=== Testo della pagina ===

Bologna Musei – Museo Internazionale e Biblioteca della Musica

Strada Maggiore, 34

40126 – Bologna

051 2757711

Il Civico Museo Bibliografico Musicale, nato nel 1959 per custodire le collezioni di beni musicali del Comune di Bologna, ha assunto nel 2004 la nuova denominazione di “Museo internazionale e biblioteca della musica”, con l’inaugurazione della sede museale di Palazzo Sanguinetti, nel centro storico di Bologna.

L’edificio è stato riaperto al pubblico dopo un lungo e attento restauro che ha riportato all’originario splendore i ricchissimi affreschi interni, realizzati tra fine Settecento e inizio Ottocento, che ne fanno uno degli esempi più alti del periodo napoleonico e neoclassico a Bologna.

L’idea di realizzare un Museo della musica a Bologna è nata non solo per ribadire l’importanza dell’esperienza bolognese nell’arte della musica, ma anche per soddisfare una pluralità di intenti: primo fra tutti portare a conoscenza del grande pubblico il ricco e variegato patrimonio di beni musicali che, per problemi oggettivi di varia natura – primo fra tutti la mancanza di spazi adeguati -, è rimasto a lungo confinato in depositi dai quali è emerso solo in occasione di esposizioni temporanee.

Il percorso espositivo si snoda attraverso nove sale, che ripercorrono circa sei secoli di storia della musica europea, con oltre un centinaio di dipinti, più di ottanta strumenti musicali antichi e un’ampia selezione di documenti storici di enorme valore provenienti dal lascito di Padre Giambattista Martini. Al piano terra è stato inoltre fedelmente ricostruito il laboratorio del liutaio bolognese Otello Bignami.

=== Dati grezzi ===
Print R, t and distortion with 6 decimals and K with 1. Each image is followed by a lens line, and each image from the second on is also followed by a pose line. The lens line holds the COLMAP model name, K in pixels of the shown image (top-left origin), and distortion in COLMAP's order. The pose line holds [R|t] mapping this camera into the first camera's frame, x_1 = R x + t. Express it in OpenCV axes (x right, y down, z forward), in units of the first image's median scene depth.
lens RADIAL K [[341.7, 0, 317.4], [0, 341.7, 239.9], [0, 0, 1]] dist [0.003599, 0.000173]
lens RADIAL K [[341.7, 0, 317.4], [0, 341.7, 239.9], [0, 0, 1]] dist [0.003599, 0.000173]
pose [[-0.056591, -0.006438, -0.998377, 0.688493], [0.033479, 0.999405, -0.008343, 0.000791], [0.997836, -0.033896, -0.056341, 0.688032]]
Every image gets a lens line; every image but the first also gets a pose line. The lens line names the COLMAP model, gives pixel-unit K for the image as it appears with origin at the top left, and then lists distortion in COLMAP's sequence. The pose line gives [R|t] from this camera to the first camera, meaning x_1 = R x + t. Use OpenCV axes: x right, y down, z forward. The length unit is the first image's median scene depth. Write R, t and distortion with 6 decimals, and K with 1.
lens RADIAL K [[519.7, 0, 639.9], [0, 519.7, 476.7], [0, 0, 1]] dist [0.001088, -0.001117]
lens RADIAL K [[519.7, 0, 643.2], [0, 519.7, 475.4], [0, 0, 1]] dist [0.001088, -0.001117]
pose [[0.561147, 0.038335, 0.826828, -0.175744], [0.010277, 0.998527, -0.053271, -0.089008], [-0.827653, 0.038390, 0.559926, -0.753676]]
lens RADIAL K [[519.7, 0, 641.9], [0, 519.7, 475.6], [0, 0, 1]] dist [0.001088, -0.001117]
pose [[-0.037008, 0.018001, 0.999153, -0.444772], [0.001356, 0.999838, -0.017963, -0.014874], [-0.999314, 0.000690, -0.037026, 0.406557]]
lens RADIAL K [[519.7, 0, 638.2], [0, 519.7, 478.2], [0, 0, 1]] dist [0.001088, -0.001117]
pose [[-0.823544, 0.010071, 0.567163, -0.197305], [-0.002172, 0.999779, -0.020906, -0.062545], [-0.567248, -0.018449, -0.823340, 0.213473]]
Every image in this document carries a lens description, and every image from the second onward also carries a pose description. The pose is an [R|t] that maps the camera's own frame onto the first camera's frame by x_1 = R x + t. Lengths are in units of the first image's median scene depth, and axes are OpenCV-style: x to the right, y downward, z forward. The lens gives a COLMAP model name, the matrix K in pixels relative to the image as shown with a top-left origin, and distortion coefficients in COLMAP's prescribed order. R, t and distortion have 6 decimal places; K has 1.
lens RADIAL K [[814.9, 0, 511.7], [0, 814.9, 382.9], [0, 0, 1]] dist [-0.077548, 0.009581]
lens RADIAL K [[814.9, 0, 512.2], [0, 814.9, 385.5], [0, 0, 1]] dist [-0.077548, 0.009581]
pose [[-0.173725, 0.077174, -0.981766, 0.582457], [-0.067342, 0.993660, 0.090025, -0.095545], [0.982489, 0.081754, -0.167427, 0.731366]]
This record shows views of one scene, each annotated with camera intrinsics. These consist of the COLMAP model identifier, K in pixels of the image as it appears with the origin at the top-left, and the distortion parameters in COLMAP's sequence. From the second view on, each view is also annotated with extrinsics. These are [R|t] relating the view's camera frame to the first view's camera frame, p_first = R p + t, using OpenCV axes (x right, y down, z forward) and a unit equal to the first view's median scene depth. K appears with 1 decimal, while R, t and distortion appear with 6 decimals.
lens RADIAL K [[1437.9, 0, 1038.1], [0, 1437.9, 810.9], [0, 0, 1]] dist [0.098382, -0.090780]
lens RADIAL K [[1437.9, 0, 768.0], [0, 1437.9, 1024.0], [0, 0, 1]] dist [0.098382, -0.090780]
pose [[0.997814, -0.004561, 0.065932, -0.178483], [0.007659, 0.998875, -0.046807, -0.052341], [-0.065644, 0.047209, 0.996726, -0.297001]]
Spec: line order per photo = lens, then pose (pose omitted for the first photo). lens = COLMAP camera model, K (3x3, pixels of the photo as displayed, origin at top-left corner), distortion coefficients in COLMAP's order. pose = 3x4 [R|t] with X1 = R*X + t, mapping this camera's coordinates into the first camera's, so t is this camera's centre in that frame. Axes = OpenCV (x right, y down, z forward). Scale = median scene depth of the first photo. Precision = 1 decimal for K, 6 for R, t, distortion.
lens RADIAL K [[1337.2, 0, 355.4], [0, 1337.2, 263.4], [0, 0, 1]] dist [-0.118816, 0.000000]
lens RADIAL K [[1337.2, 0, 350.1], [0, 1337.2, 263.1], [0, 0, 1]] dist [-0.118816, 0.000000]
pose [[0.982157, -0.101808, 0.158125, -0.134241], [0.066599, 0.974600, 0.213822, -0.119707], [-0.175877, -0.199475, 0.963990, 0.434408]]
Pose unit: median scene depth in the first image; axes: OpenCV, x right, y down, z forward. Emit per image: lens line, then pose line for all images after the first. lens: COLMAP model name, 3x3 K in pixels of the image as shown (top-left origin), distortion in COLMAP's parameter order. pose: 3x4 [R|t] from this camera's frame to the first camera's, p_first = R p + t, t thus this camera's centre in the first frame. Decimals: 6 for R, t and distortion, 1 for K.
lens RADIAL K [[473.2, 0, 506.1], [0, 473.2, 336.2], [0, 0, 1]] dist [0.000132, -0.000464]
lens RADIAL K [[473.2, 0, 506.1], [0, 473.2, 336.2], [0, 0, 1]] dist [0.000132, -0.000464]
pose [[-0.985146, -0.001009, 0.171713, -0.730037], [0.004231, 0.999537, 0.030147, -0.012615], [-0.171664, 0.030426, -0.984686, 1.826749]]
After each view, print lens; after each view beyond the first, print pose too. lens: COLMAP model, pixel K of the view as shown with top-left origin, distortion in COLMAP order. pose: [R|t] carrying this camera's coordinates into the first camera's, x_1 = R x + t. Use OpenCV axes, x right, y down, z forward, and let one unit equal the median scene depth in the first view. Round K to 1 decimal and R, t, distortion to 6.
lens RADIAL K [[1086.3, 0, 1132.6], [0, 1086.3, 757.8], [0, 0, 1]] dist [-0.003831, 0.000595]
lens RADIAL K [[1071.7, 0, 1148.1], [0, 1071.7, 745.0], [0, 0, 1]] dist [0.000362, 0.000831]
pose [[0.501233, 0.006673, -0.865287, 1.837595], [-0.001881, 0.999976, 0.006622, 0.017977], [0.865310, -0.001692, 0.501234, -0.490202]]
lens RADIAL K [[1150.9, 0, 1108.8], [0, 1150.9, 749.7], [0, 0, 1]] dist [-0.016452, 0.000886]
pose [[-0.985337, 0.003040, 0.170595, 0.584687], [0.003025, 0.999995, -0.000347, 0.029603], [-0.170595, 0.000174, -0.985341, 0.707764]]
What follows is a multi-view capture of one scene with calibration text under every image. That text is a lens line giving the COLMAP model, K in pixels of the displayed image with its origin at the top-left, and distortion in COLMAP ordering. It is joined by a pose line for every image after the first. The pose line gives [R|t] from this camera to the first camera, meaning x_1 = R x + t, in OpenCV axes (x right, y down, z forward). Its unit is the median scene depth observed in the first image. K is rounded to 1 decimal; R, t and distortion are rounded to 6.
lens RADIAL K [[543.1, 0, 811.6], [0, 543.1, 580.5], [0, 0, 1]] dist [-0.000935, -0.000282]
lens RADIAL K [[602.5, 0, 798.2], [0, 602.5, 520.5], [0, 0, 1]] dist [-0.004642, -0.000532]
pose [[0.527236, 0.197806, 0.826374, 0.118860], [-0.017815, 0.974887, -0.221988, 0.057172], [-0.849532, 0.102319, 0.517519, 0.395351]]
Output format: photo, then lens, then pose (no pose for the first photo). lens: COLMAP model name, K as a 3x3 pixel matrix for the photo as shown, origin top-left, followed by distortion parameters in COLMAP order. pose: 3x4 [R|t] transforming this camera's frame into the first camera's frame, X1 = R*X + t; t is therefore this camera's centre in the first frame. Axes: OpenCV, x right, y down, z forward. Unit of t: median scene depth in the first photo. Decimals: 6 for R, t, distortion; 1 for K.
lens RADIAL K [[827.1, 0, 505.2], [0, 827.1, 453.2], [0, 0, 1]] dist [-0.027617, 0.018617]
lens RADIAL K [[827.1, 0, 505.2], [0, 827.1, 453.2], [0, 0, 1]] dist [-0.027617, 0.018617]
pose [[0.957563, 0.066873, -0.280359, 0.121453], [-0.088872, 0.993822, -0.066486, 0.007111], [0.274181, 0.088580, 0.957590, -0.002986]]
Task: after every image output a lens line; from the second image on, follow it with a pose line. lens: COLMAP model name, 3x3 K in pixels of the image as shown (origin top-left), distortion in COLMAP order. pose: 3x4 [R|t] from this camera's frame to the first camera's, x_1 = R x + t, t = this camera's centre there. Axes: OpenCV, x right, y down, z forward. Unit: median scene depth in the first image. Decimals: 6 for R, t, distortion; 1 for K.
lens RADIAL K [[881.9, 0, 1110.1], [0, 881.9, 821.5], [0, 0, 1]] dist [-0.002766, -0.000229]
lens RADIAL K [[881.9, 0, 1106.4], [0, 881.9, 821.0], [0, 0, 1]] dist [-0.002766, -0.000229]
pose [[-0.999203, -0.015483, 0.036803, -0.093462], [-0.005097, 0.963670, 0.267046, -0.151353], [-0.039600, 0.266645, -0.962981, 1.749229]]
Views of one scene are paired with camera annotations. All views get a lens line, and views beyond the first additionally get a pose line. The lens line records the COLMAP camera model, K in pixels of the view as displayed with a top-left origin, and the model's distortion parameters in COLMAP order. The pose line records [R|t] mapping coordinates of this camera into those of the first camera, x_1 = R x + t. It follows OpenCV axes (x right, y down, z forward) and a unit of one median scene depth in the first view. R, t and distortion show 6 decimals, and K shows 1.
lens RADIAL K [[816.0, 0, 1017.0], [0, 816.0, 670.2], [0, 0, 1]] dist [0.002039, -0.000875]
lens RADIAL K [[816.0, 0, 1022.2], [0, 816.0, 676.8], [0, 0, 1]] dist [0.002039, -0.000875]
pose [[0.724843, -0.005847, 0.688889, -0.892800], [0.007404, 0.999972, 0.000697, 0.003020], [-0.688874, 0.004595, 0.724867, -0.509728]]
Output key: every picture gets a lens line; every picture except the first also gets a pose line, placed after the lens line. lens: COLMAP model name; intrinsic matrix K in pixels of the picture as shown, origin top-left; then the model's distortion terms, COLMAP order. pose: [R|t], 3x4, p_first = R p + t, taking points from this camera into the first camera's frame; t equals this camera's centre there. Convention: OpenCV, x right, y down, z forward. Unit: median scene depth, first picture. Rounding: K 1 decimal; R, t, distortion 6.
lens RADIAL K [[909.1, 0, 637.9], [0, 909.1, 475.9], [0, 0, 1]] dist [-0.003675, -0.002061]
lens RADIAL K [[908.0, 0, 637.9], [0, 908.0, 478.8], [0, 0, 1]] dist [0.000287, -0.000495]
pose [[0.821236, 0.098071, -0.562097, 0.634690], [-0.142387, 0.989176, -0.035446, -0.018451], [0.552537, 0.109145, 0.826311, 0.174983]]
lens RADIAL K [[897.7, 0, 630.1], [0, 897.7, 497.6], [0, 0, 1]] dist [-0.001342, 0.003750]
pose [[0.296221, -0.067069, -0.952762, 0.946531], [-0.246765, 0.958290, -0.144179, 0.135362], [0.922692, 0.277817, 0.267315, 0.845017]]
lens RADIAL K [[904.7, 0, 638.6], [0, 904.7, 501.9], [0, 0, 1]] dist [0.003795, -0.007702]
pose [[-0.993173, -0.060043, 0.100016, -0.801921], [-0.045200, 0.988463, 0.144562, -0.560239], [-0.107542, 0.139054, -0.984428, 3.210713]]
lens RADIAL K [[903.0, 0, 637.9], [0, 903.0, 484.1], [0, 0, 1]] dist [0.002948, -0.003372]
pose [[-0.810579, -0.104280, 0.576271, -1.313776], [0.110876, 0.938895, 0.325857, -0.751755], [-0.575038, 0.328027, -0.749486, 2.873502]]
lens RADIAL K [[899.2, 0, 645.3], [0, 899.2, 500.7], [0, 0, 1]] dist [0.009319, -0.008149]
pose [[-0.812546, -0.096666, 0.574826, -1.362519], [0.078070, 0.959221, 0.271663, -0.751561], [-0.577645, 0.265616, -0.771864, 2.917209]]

=== Esercizi da svolgere ===
1/ Riproduci senza modifiche il brano del testo sul museo della musica di Bologna che va da "L’idea di realizzare" a "di esposizioni temporanee.".
2/ Prosegui il testo sul museo della musica di Bologna a partire dalla sua ultima frase.

=== Risposte numerate ===
1/
L’idea di realizzare un Museo della musica a Bologna è nata non solo per ribadire l’importanza dell’esperienza bolognese nell’arte della musica, ma anche per soddisfare una pluralità di intenti: primo fra tutti portare a conoscenza del grande pubblico il ricco e variegato patrimonio di beni musicali che, per problemi oggettivi di varia natura – primo fra tutti la mancanza di spazi adeguati -, è rimasto a lungo confinato in depositi dai quali è emerso solo in occasione di esposizioni temporanee.

2/
Dal gennaio 2013 anche la biblioteca musicale ha trovato la sua degna collocazione a Palazzo Sanguinetti, offrendo sale di lettura attrezzate e differenziate per la consultazione di una delle più prestigiose collezioni librarie, nota per il repertorio di musica a stampa dal ‘500 al ‘700, per gli incunaboli, per i preziosi manoscritti, per i libretti d’opera, nonché per la singolare raccolta di autografi e lettere, frutto di un carteggio tenuto da Padre Martini con personaggi eminenti, studiosi e musicisti dell’epoca.

Il Museo non si propone solo come luogo di conservazione e valorizzazione del patrimonio musicale “classico”, ma anche come territorio di contaminazione, di ricerca e di promozione, mettendo a disposizione i suoi spazi per eventi culturali “off”, agendo al di fuori dagli schemi e dai canoni museali tradizionali.

Il Museo della musica quindi come luogo aperto e vivace, polifunzionale, interattivo e di servizio, frequentato dagli addetti ai lavori e dagli appassionati, dai cittadini e dai turisti, dagli adulti come dai bambini, con un unico comune denominatore: la musica in tutte le sue forme ed espressioni.

Il Museo dispone di una sala eventi, di tre laboratori didattici, di uno spazio mostre temporanee, di un bookshop.